■ **GIVEN TASK 1**: From the interview extract below, list every sentence that contains the word "truth".

■ **EXTRACT TO READ**:
-=-=-=-=-

Schrock: We see the same fingerprint of the swamp, in our state that is run by Republicans. Our elected officials seemingly hanging our farmers and landowners out to dry, so they will bear the brunt of responsibility.
Right now, if Hoosiers do not get involved, we have every law in place in order for these companies to come in and put carbon dioxide below the surface of the earth.
TNA: Sounds premeditated.
Schrock: That’s where we’re headed. And that’s why I’m sounding the alarm at all of these meetings. When confronted with truth, what we should have is a ready acceptance of our elected servants, to knowing the truth. Yet, alas, we live in a day and age where truth is so vague. There is no absolute truth. Hence we have problems. We can’t tell the difference between a boy and a girl.
This goes back to an educational system that is actually working very well toward the goal for which it was created. Yet it is not producing that of which Almighty God would approve, nor what is constitutional. Multiple generations have had their minds trained inside public schools, and we, with God’s help, will change them back to people who can make it a better world. We have to educate them so they are active in their communities. And it’s beautiful to watch when it happens.
You can find more information here.

-=-=-=-=-

■ **RAW RECORDS**:
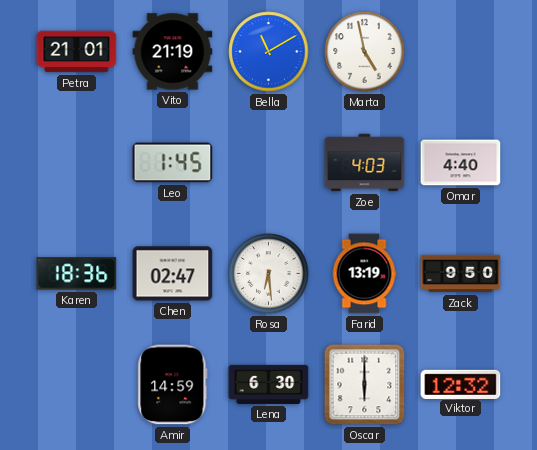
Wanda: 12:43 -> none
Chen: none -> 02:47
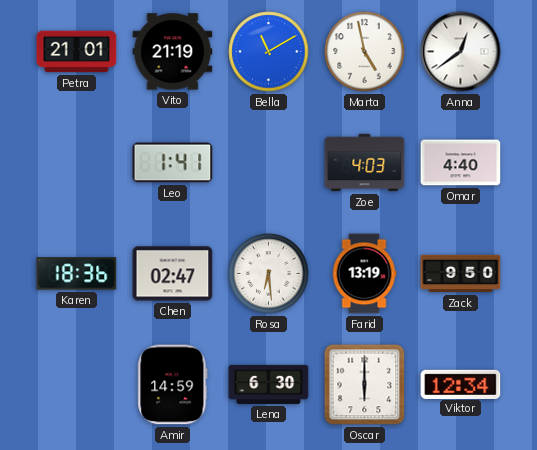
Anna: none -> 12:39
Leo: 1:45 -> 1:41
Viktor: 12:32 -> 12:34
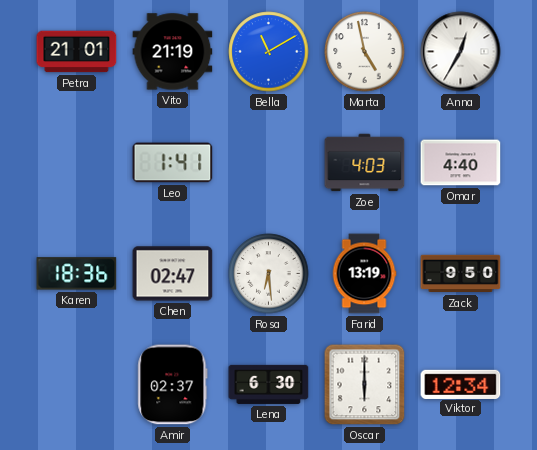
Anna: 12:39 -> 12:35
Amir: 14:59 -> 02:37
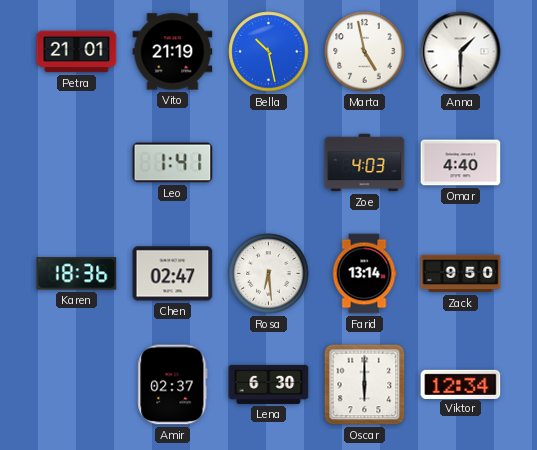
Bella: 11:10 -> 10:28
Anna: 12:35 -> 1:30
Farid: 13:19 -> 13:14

-=-=-=-=-

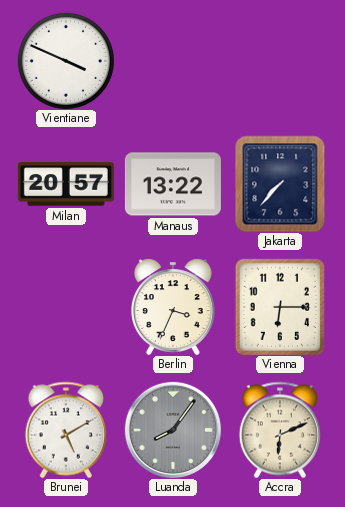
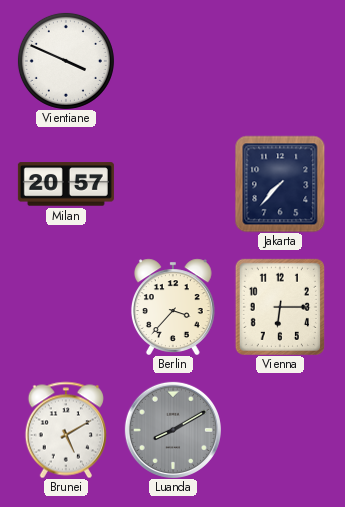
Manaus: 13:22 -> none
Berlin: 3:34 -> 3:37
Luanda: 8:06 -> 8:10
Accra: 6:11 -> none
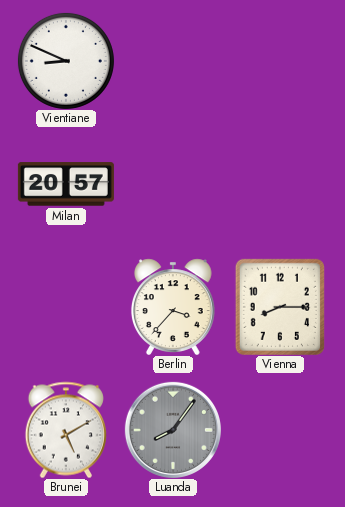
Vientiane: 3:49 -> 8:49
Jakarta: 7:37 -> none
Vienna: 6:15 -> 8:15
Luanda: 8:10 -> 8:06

-=-=-=-=-

■ **GIVEN TASK 2**: Output the rows above between the row containing "Wanda: 12:43 -> none" and the row containing "Amir: 14:59 -> 02:37", inclusive, character for character. Omit the picture lines.

■ **RESULT 1**:
When confronted with truth, what we should have is a ready acceptance of our elected servants, to knowing the truth.
Yet, alas, we live in a day and age where truth is so vague.
There is no absolute truth.

■ **RESULT 2**:
Wanda: 12:43 -> none
Chen: none -> 02:47
Anna: none -> 12:39
Leo: 1:45 -> 1:41
Viktor: 12:32 -> 12:34
Anna: 12:39 -> 12:35
Amir: 14:59 -> 02:37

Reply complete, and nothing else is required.